Osmanlı’nın çöküş dönemine eşlik eden kavram ‘kaht-ı rical’di; yetişmiş adam kıtlığı…
1683 yılından itibaren toprak kayıpları başlayınca Koçi bey gerileme sebepleri olarak
-Adam kayırma
-Yozlaşma
-Liyakatsizliği göstermiştir… (Liyakatin değeri, Karar Gazetesi, 15/07/2020)”
Prof.Dr. Halil İnalcık; “Has-bağçede ayş u tarab, Nedimler, Şairler, Mutribler” adlı eserinin önsözünde, “Osmanlı medeniyeti ve yaşam tarzı söz konusu olduğunda iki ayrı kültürden, halk kültürü yanında bir saray kültüründen söz etmek yerindedir. Saray’ın temsil ettiği ayrıcalıklı seçkinler sınıfının, …yaşam tarzı ve kültürleriyle sıradan halkın, re’ayanın kültürü veya kültür çeşitleri arasındaki derin farkı tarihçi göz önünde tutmak zorundadır…
Kuşkusuz, yüksek saray kültürü zurefâ (zarifler, kibar kimseler) kültürüyle halk kültürü arasında karşılıklı etki, alışveriş daima var olmuştur. Bu karşılıklı kültürleşmede daha ziyade halkın saray kültür öğelerini taklidi ve halk kültür öğelerinin sarayda icrası daima söz konusudur…
Bu biçimde egemen yüksek kültür, kâdir-i mutlak patrimonyal padişah egemenliğinin bir sembol ve ifadesidir.” demektedir.
Prof.Dr.
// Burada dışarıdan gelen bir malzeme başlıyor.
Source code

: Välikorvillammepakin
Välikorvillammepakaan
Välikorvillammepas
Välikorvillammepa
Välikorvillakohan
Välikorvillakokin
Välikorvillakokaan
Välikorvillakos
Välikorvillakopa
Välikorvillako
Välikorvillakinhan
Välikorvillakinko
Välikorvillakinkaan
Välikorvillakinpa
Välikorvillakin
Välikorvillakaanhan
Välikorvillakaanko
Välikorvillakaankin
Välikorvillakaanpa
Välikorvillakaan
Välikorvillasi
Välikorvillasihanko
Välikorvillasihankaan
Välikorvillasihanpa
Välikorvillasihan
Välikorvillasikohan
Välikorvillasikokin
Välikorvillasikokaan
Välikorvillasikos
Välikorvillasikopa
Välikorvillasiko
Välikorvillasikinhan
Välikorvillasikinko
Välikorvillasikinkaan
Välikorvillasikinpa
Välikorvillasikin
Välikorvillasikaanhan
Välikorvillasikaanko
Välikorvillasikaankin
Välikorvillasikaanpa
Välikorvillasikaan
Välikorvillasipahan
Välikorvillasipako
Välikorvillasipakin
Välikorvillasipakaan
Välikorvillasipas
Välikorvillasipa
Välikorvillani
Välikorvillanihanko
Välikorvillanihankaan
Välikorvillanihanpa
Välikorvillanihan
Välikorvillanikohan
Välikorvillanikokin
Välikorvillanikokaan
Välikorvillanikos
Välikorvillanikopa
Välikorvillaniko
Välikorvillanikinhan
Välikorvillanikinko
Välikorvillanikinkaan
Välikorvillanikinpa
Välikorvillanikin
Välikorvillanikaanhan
Bayram Kodaman da geçen hafta bahsettiğim makalesinde; “Zihniyet Meselesi: Bilindiği üzere Yeniçağ’a kadar hemen hemen bütün tarım toplumlarında olduğu gibi Osmanlı’da da ideoloji dindir. Buna göre devletin ve hâkimiyetin Tanrı’ya ait olduğu zannediliyor ve devleti de Tanrı adına Peygamber yönetiyordu. Peygamberin ölümünden sonra bu görev elçinin vekili olarak halifelere düşmüştür. Halife, ilahî emirlere göre ülkeyi yönetmekle yükümlüydü. Yavuz Sultan Selim, 1517’den itibaren halifelik unvanını da üstlenmesiyle Osmanlı Devleti de resmen İslamî kuralları ve anlayışı esas alan bir yönetim şeklini benimsemiş oldu…” (SDÜ Fen Edebiyat Fakültesi Sosyal Bilimler Dergisi Aralık 2007, Sayı:16, ss.1-24)
Eğitim ile gelişme, kalkınma ve dolayısıyla büyüme arasında doğrudan ilişki vardır. Müfredattan pozitif bilimleri çıkarmak, eğitimde dahil her konuda çağı yakalamaktan uzaklaşmak demektir.